Wednesday, December 3, 2008

Vic Mackey suffers a fate worse than death


According to the writers of the Shield, there's a fate worse than death or jail, and that's an ill-fitting suit and a cubicle.

This week (in Canada), the seventh and last season of the Shield came to its exhausting conclusion in a 90-minute Tour de Force that left little doubt that this series, not the Sopranos, is probably the best TV show ever (OK, maybe it's neck and neck with the Wire, but that's another blog).

After watching every episode of the Shield through seven seasons, the finale was in many ways expected and - in many more - shocking. So visceral is the show that after the credits rolled, just after 1:30 a.m. on a work night (thanks, Showcase), I felt so shaken that I couldn't sleep.

Entertainment Weekly sums up the feeling nicely in its review: "S#@! As in, Holy."

*Spoilers*

After Lem's death two seasons ago, we knew that the Strike Team would eventually implode. The big question: would the guys live, die, or go to jail? Who would've guessed all three?

Who dies?

The biggest shock in the finale came early, setting the scene for the quiet scenes later on: Shane, seeing no hope for himself or his family, takes his own life in the bathroom as his former colleagues burst through the door.

The sad reveal: off-camera, he's also taken the life of his wife and child, who are positioned on the bed clutching flowers and the toy police car that Shane bought him in an earlier scene. A real heartbreaker.

Who goes to jail?

That would be Ronnie, who survived two seasons longer than Lem and became a fan favorite late in the show's run, after saying virtually nothing over the first six seasons. Betrayed by Mackey, he's so shocked, he stammers and then completely loses it.
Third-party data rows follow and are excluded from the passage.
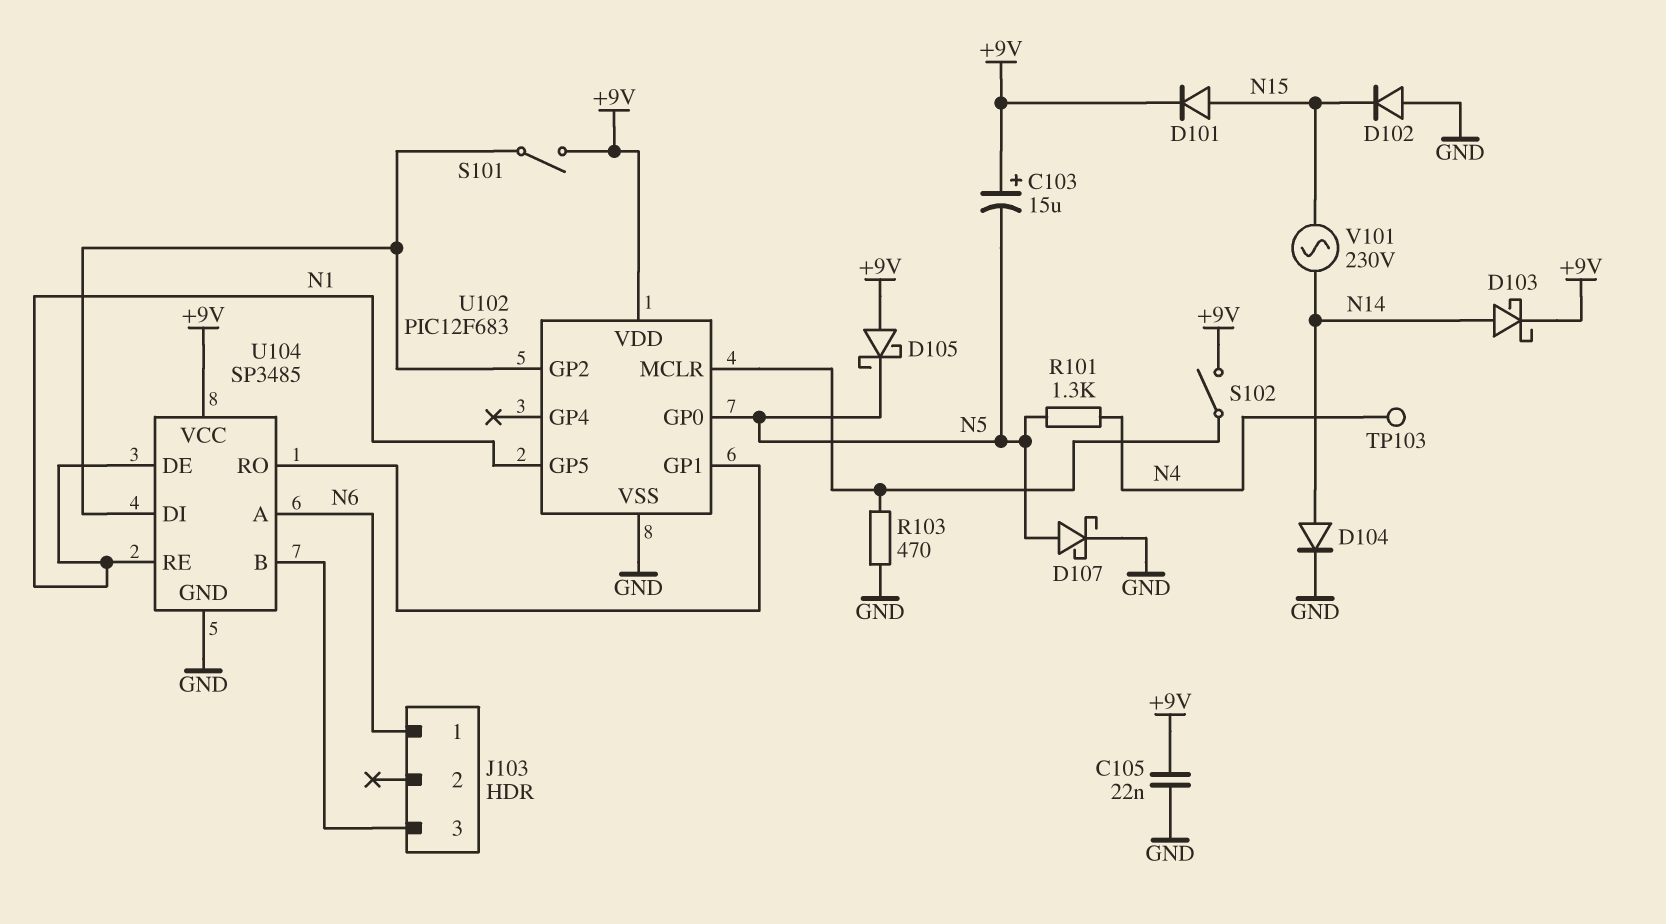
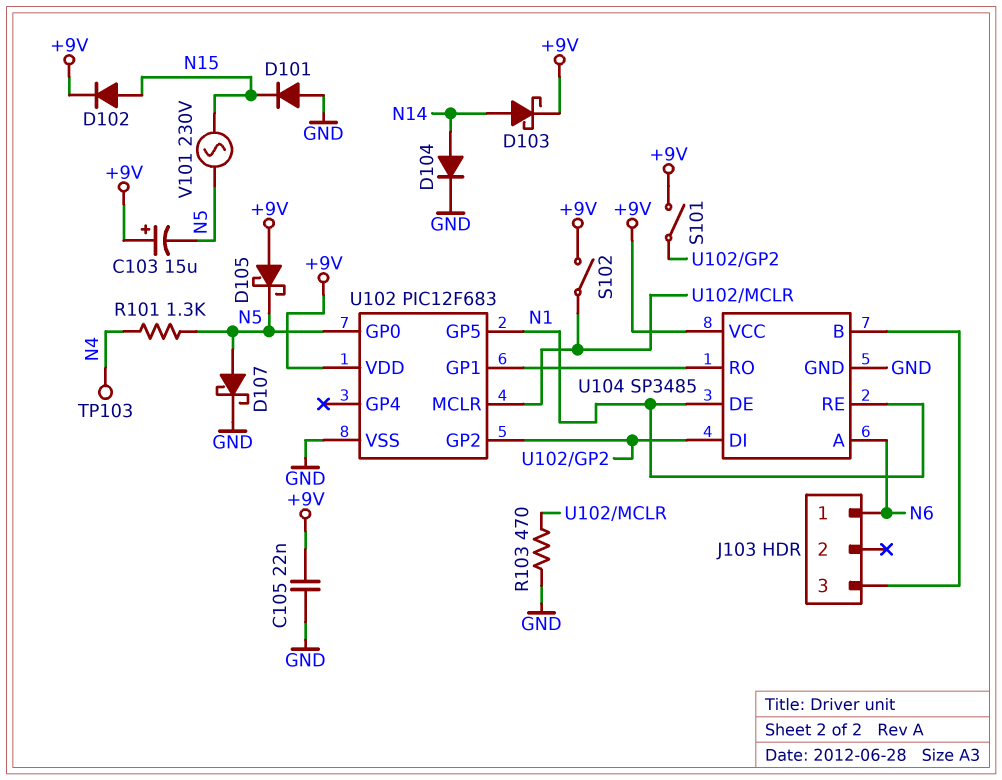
D101: diode (A N15, K +9V) -> diode (A GND, K N15)
D102: diode (A GND, K N15) -> diode (A N15, K +9V)
V101: AC 230V (N14, N15) -> AC 230V (N5, N15)

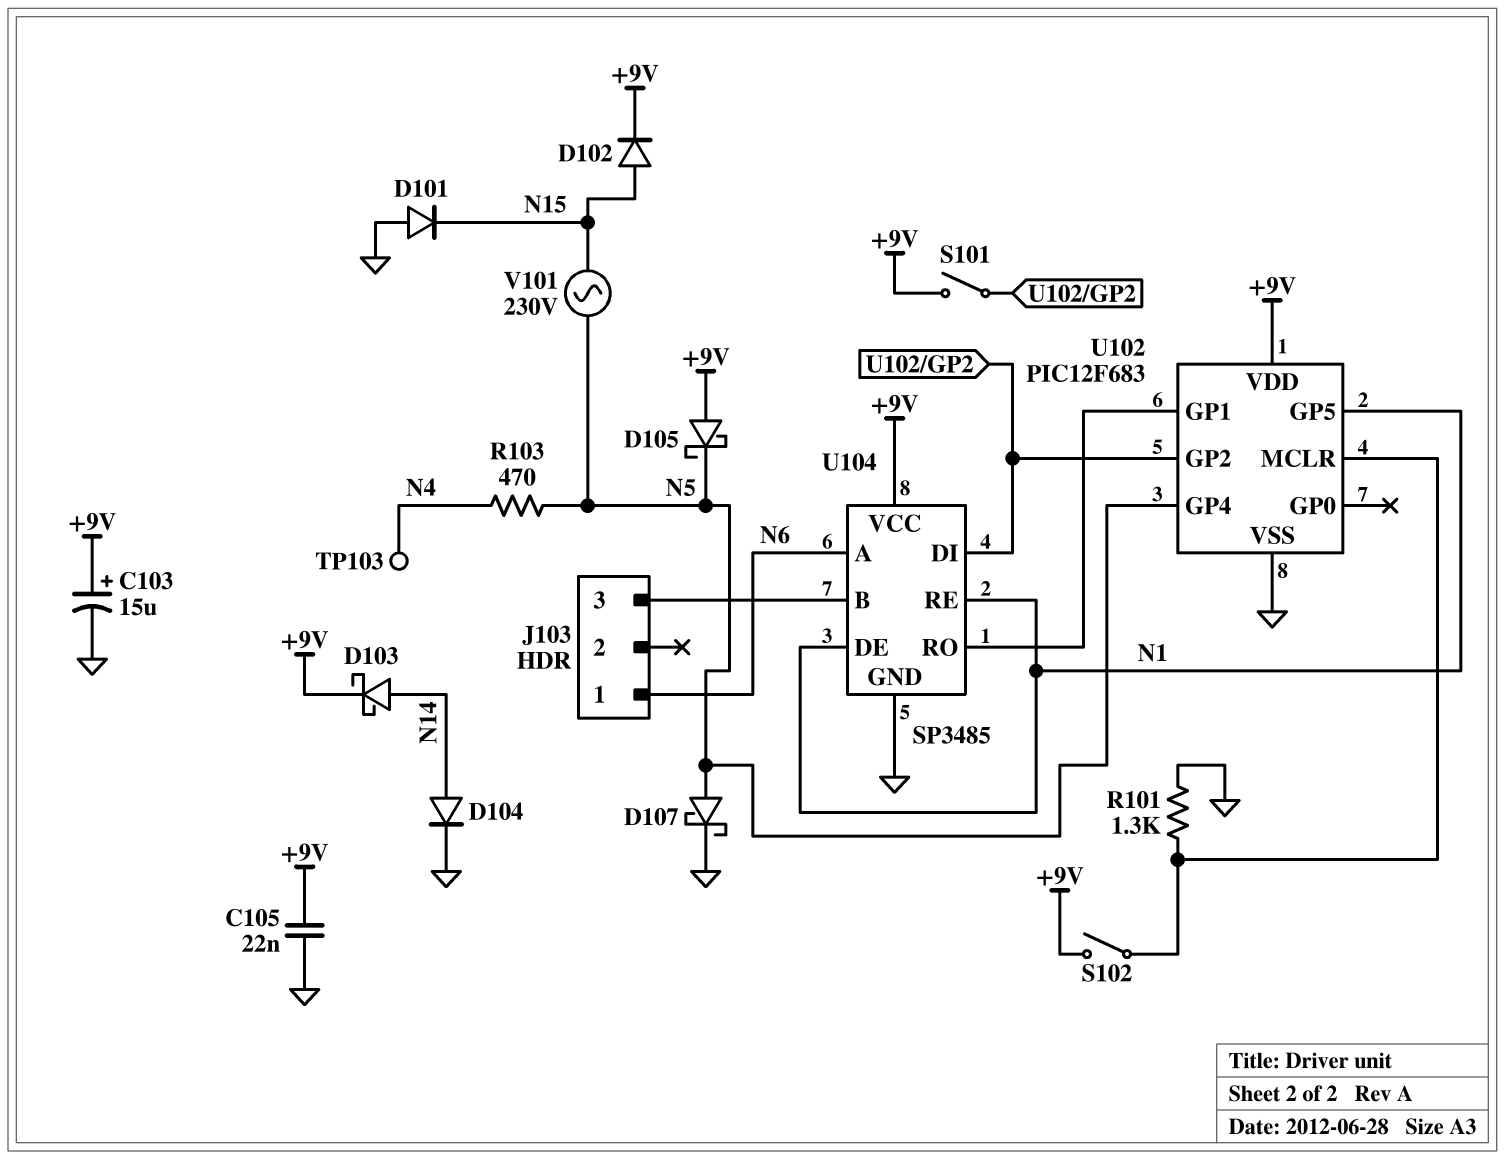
C103: 15uF (plus +9V, minus N5) -> 15uF (plus +9V, minus GND)
R101: 1.3k (N4, N5) -> 1.3k (GND, U102/MCLR)
R103: 470 (GND, U102/MCLR) -> 470 (N4, N5)
U102 pin GP0: N5 -> none
U102 pin GP4: none -> N5

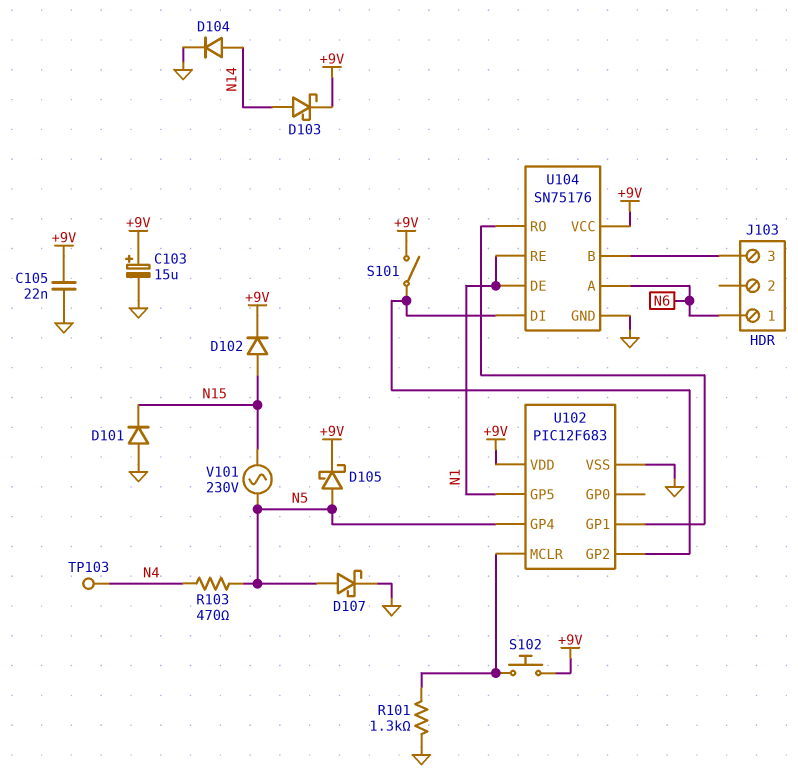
D105: schottky (A +9V, K N5) -> schottky (A N5, K +9V)
S102: switch (+9V, U102/MCLR) -> button (+9V, U102/MCLR)
U104: SP3485 -> SN75176

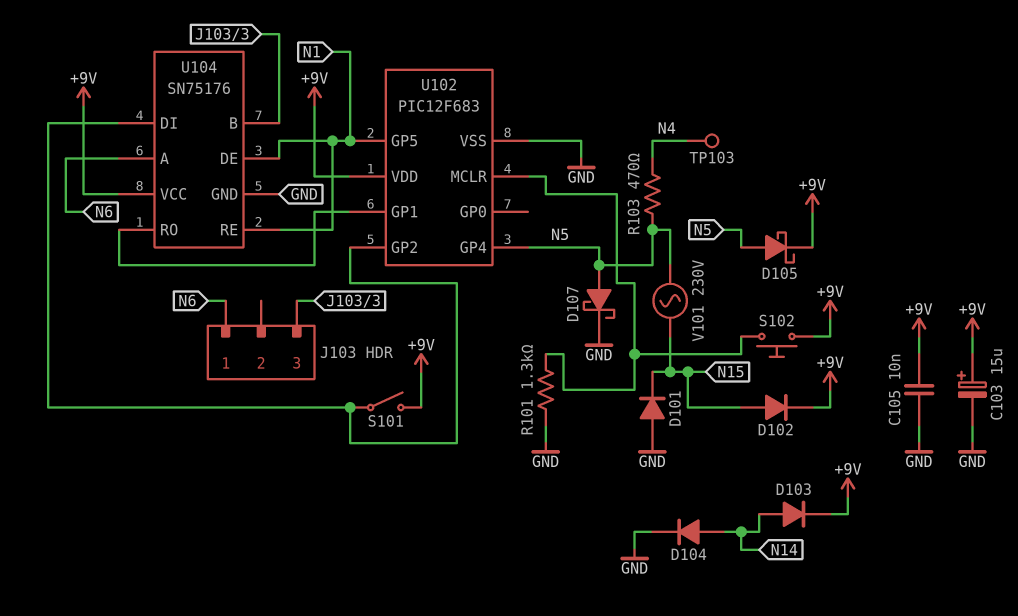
C105: 22nF (+9V, GND) -> 10nF (+9V, GND)
D103: schottky (A N14, K +9V) -> diode (A N14, K +9V)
The last time we see Ronnie, he's scrapping with the officers trying to lock him in the cage as Vic walks by without so much as a glance in his direction.

Who lives?

Vic, but he's sacrificed everything. In the end, he's a schmuck in an ill-fitting suit in a jail cell all of his own: a drab and poorly lit cubicle with a PC(!) on which he's told to produce daily 10-page reports, single spaced! The horror!

After some excruciatingly long and quiet close-ups in two key scenes (one at the Barn, one in the cubicle), we can't be sure what Mackey is thinking. Does he feel sorry? Does he harbor regret? Would he do everything all over again? We expect to see a tear roll down his cheek, but it doesn't happen.

In the closing scene, Vic looks out the window as cop cars speed by with their sirens blaring. It looks like he might also take his own life...until he packs his gun into his belt, gets that old snarl on his face, and walks out of the building with renewed purpose.

It's too bad the show is over, because I'd love to see Vic get himself out of this one. Because if there's one thing I've learned from watching the show for seven seasons, it's this: Vic Mackey is much smarter than me.

Other stuff

- One of the show's disappointments is that it never resolved the storyline about Julien's sexuality versus his religious convictions. We see him checking out a couple of guys in the finale, but is he still married to a woman? And going to church?

- We know that Claudette will die soon, but it didn't happen on the finale. I would've bet otherwise.

- Dutch caught his boy serial killer, but I expected a little more cat-and-mouse shenanigans than what we got. The kid's final line is a good one, though. Why have all serial killers spent at least some time in southern California? "Because everyone who goes there wants to be famous."

- As well, the famous scene in season three, in which Dutch chokes his cat to better understand the mind of a serial killer, made me wonder if maybe Dutch did kill the boy's mother in order to frame the kid and get him off the street. Turned out there was no hint of that happening, but it would've been potent storyline to see Dutch go to jail while the Strike Team beat the rap.

- In a nice bit of continuity from a couple of other great cop series, actor/director Clark Johnson, appeared as the witness relocation officer for Vic's wife and kids. An actor on two other classic cop shows: Homicide: Life on the Street, and the last season of the Wire, he also played football with the Toronto Argonauts in the CFL.

- It's also pretty nifty how the surprise crime that happened in the first episode, Vic's murder of officer Terry Crowley (Reed Diamond, also from Homicide) permeated throughout the seven-season arc. In retrospect, it seemed like the crime had been forgotten, until Shane killed Lem, that is.

Dense with plot and more emotionally satisfying than the Sopranos' bait-and-switch finale, it'll be really sad to not have the Shield around anymore. Never has there been a TV show that kept the tension and stakes as high; that it happened in a genre that seemed played out over a decade ago makes it all the more remarkable.